/Fighting in Sudan: A simple guide to what’s behind the fighting

Fighting in Sudan: A simple guide to what’s behind the fighting



CNN

Fierce fighting across Sudan has dashed hopes for a peaceful transition to civilian rule.

Forces loyal to two rival generals are vying for control and, as is often the case, civilians have suffered the most, with dozens killed and hundreds injured.

Here’s what you need to know.

At the center of the clashes are two men: Sudan’s military leader, Abdel Fattah al-Burhan, and the commander of the paramilitary Rapid Support Forces (RSF), Mohamed Hamdan Dagalo.

Until recently, they were allies. The two worked together to overthrow ousted Sudanese President Omar al-Bashir in 2019 and played a pivotal role in the 2021 military coup.

However, tensions arose during negotiations to integrate the RSF into the country’s armed forces as part of plans to restore civilian rule.

The key question: who would report to whom under the new hierarchy.

These hostilities, sources told CNN, are the culmination of what both sides see as an existential struggle for dominance.

It’s hard to underestimate how seismic Bashir’s ouster was. He had led the country for nearly three decades when popular protests sparked by rising bread prices ousted him from power.

During his rule, South Sudan seceded from the north, while the International Criminal Court issued a warrant for Bashir’s arrest on alleged war crimes in Darfur, a breakaway western region.

After Bashir’s ouster, Sudan was ruled by an uneasy alliance between military and civilian groups.

It all ended in 2021, when the military dissolved the power-sharing government.

The Rapid Support Forces are the preeminent paramilitary group in Sudan, whose leader, Dagalo, has enjoyed a rapid rise to power.

During the Darfur conflict in Sudan in the early 2000s, he was the leader of Sudan’s notorious Janjaweed forces, implicated in human rights violations and atrocities.

An international outcry caused Bashir to formalize the group into paramilitary forces known as Border Intelligence Units.
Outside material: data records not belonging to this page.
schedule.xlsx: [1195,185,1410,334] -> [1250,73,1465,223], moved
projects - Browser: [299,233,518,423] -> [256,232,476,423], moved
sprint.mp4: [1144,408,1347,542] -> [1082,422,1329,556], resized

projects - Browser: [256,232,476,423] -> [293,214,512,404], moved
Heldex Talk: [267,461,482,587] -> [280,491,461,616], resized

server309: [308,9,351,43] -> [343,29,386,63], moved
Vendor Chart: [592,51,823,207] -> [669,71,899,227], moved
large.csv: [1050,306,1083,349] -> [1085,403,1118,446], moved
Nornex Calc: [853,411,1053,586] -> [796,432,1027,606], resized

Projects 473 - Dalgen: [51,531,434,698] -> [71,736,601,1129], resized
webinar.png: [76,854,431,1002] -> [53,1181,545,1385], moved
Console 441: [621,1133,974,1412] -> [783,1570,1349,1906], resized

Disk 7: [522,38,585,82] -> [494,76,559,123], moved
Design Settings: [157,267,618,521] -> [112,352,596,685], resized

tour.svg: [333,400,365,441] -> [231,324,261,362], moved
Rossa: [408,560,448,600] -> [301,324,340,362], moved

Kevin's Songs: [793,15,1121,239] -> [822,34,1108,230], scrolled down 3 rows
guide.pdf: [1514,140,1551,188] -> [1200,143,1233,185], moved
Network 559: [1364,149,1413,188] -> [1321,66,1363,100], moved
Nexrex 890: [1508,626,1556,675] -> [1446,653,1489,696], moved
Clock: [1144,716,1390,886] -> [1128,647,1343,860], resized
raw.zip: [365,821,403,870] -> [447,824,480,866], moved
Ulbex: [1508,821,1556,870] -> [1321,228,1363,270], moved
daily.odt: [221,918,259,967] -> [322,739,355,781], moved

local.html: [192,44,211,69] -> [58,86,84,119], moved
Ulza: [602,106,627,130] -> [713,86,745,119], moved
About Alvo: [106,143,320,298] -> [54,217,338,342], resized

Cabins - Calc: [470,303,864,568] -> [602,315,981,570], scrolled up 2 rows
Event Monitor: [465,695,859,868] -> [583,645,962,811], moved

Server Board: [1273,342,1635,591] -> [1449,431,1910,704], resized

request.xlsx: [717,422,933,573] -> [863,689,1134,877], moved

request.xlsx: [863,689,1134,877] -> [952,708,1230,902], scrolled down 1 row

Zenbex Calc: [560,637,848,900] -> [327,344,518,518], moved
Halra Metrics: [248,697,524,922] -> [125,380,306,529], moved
In 2007, his troops became part of the country’s intelligence services, and in 2013, Bashir created the RSF, a paramilitary group he oversaw and led by Dagalo.

Dagalo turned on Bashir in 2019, but not before his forces opened fire on a pro-democracy, anti-Bashir sit-in in Khartoum, killing at least 118 people.

He was later appointed as a deputy to the transitional Sovereign Council that ruled Sudan in partnership with the civilian leadership.

Burhan is essentially the leader of Sudan. At the time of Bashir’s ouster, Burhan was the inspector general of the army.

His career has followed a course almost parallel to that of Dagalo.

He also rose to fame in the 2000s for his role in the dark days of the Darfur conflict, where the two men are believed to have first come into contact.

Al-Burhan and Hemedti cemented their rise to power by currying favor with the Gulf powers.

They commanded separate battalions of the Sudanese forces, which were sent to serve with the Saudi-led coalition forces in Yemen.

Now they are locked in a power struggle.

It is unclear where the fight will end. Both sides claim control of key sites and fighting has been reported across the country in places far from the capital Khartoum.

While various official and unofficial estimates put the Sudanese armed forces at around 210-220,000, the RSF is believed to number approximately 70,000, but is better trained and better equipped.

International powers have expressed alarm. In addition to concerns about civilians, there are likely other motivations at play: Sudan is rich in resources and strategically located.

CNN previously reported on how Russia has colluded with Sudanese military leaders to smuggle gold out of Sudan.

Dagalo’s forces were a key recipient of Russian training and weaponry, and CNN’s Sudanese sources also believe that Sudan’s military leader Burhan was backed by Russia, before international pressure forced him to publicly deny the presence of the Russian mercenary group Wagner, in Sudan. .

Sudan’s neighbors, Egypt and South Sudan, have offered to mediate, but in the meantime, all that is certain is more misery for the Sudanese people.